Italy is the third producer of canned tuna worldwide after Spain and France. No statistics exist for the sole tuna business, but the fish preserves sector as a whole registered a 2007 turnover of 768 million euros (based on wholesale value). Insofar as demand is concerned, the market is shortly expected to enter a stable period. Within the fish preserves category, operators estimate that certain product groups will grow slightly, such as brined tuna and tuna-based salads. The Italian fishing industry, in particular, will continue to defend its market share thanks to its ability to diversify its offer with a few characteristic regional specialties. However, production volumes for these products remain limited and will not be contributing significantly to the sector’s growth.
On the other hand, volumes are much greater for other products such as frozen tuna fillets and tuna preserves, which – according to ISTAT, the Italian Statistics Institute – recorded a real boom in exports to 5.44 million euros in 2007, +86.25% compared with the previous year. Even though Europeans consume approximately 650,000 tons of canned tuna every year, only half of which is satisfied by European products, in the EU-27 exports are only worth 760,000 euros. The bulk of exports of tuna preserves and frozen fillets is therefore destined for foreign markets.
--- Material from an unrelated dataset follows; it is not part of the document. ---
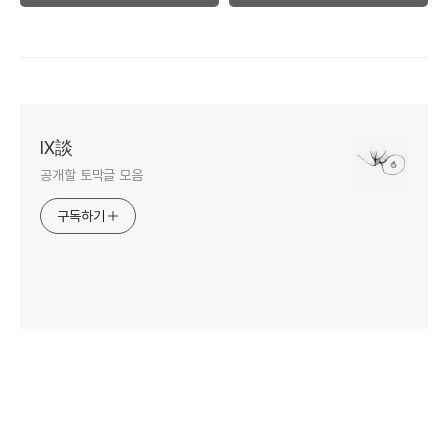
Ⅸ談
공개할 토막글 모음
구독하기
As the legacy of a centuries old traditional craft, today tuna is treated by the Italian preserves industry with great care and attention, also thanks to state-of-the-art production technologies and processes carried out in the most scrupulous respect of hygiene and safety rules: the quality of the final product is, therefore, extremely high. The secret of Italian-made tuna lies precisely in a particular processing phase, the double “cleansing” of the fillets which is done by hand. “Cleansers” minutely clean the skin, the bones, and the darker parts (with great care to remove the potential bruising the meat can present and which undermine the aesthetic quality of the product).